Quello che emerge dall’ ultimo studio ASVIS è un quadro in cui gli interventi diretti e indiretti non riescono a raggiungere gli obbiettivi ambiziosi fissati dal PNRR per promuovere il superamento del divario di genere tra cui l’ occupazione femminile ( + 4% entro il 2026 ), le differenze retributive, l’imprenditorialità, la presenza di donne ai vertici delle organizzazioni o, nel caso di quelli indiretti, la disponibilità di asili nido e servizi sociali.
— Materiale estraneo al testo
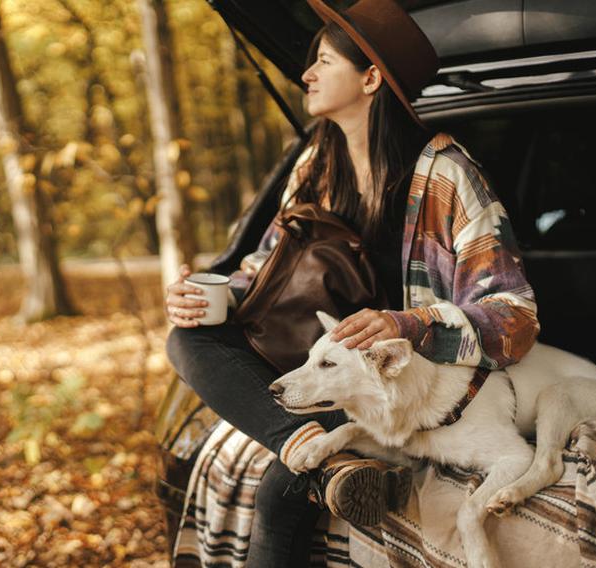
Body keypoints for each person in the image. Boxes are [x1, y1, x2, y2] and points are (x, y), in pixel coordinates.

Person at [164, 0, 540, 565]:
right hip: (317, 366)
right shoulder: (316, 162)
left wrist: (406, 325)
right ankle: (315, 449)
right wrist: (208, 294)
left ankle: (319, 454)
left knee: (279, 494)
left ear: (370, 77)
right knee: (184, 337)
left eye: (321, 61)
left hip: (395, 389)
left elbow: (515, 318)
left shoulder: (446, 174)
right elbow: (264, 267)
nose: (306, 73)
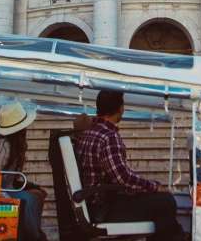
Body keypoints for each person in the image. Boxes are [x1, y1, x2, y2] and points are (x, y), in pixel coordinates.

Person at [76, 90, 183, 241]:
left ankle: (177, 234)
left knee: (160, 206)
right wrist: (154, 186)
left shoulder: (88, 132)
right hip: (105, 208)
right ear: (120, 108)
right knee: (166, 201)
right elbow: (123, 178)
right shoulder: (108, 136)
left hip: (94, 203)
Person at [0, 101, 47, 241]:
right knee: (29, 199)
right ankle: (34, 236)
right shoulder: (3, 145)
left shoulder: (11, 143)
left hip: (8, 184)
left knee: (38, 193)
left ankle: (33, 231)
Sono confortanti, invece, i dati sin ad ora raccolti sul numero di aziende certificate che presentano istanze di esonero contributivo all’ INPS . Prima della fine del 2022, nel pieno rispetto dei tempi stabiliti per legge, erano stati portati a termine gli adempimenti che hanno consentito in tempi anticipati l’avvio dell’operatività del progetto, con l'obiettivo dell’ottenimento della certificazione da parte di almeno 800imprese, di cui almeno 450 di dimensioni micro, piccole e medie entro giugno 2026. A oggi queste previsioni sembrano rispettate con 21 organismi di certificazione accreditati e 346 richieste pervenute all' INPS. ( Circ. n. 137 del 27.12.2023 ).

Certificazione : un metodo da migliorare 

In un suo recente articolo dal titolo “ Certificare la parità “, la Consigliera del CNEL Livia Ricciardi ha fatto alcune interessanti proposte di integrazioni e correttivi per la certificazione. 

In primis è stata rimarcata la necessità di valorizzare il ruolo delle organizzazioni sindacali nel processo di certificazione, anche in un’ottica di maggiore sensibilizzazione alle tematiche della parità. 

Il mancato confronto con le organizzazioni sindacali e datoriali, oltre al mancato coinvolgimento del tavolo di lavoro permanente, hanno determinato secondo la consigliera alcune incongruenze nell’individuazione dei KPI del Documento UNI, oltre a criticità di metodo. 

Per quanto riguarda il metodo, i cambiamenti culturali e le scelte organizzative richieste dal sistema di certificazione della parità di genere rendono imprescindibile il ruolo della contrattazione e questo è stato un primo elemento mancante durante la prima fase di attuazione. 

Per questo motivo rappresentanti CGIL ; CISL e UIL hanno sollecitato correttivi e integrazioni. Ad esempio, è stato chiesto di prevedere come prerequisito esplicito l’applicazione, da parte dell’azienda, di un CCNL stipulato dalle organizzazioni sindacali comparativamente più rappresentative e di includere passaggi con le rappresentanze interne nel percorso di adeguamento aziendale, immaginando un percorso partecipativo e condiviso che si possa concludere con un accordo sindacale. 

Osservazioni sono state presentate anche nel merito dei singoli indicatori. Una delle perplessità emerse riguarda gli indicatori relativi alle misure di conciliazione vita-lavoro, centrati quasi esclusivamente sui periodi di maternità-paternità (fruizione congedi, rientro). Viene infatti rilevato come il tema della conciliazione è più ampio e andrebbe affrontato con una organizzazione del lavoro flessibile che venga incontro alle esigenze di lavoratrici e lavoratori in tutte le fasi di vita, con la condivisione dei compiti di cura. 

Senza questo passaggio le donne, continueranno ad essere vittime di una cultura del lavoro che spesso formalmente non opera discriminazioni, ma che introietta dinamiche indirettamente discriminatorie. Continueranno a tirarsi indietro su straordinari, trasferte, incarichi extra, e continueranno a chiedere il part time, subendo come conseguenza le discriminazioni salariali, paradossalmente in piena “legittimità”.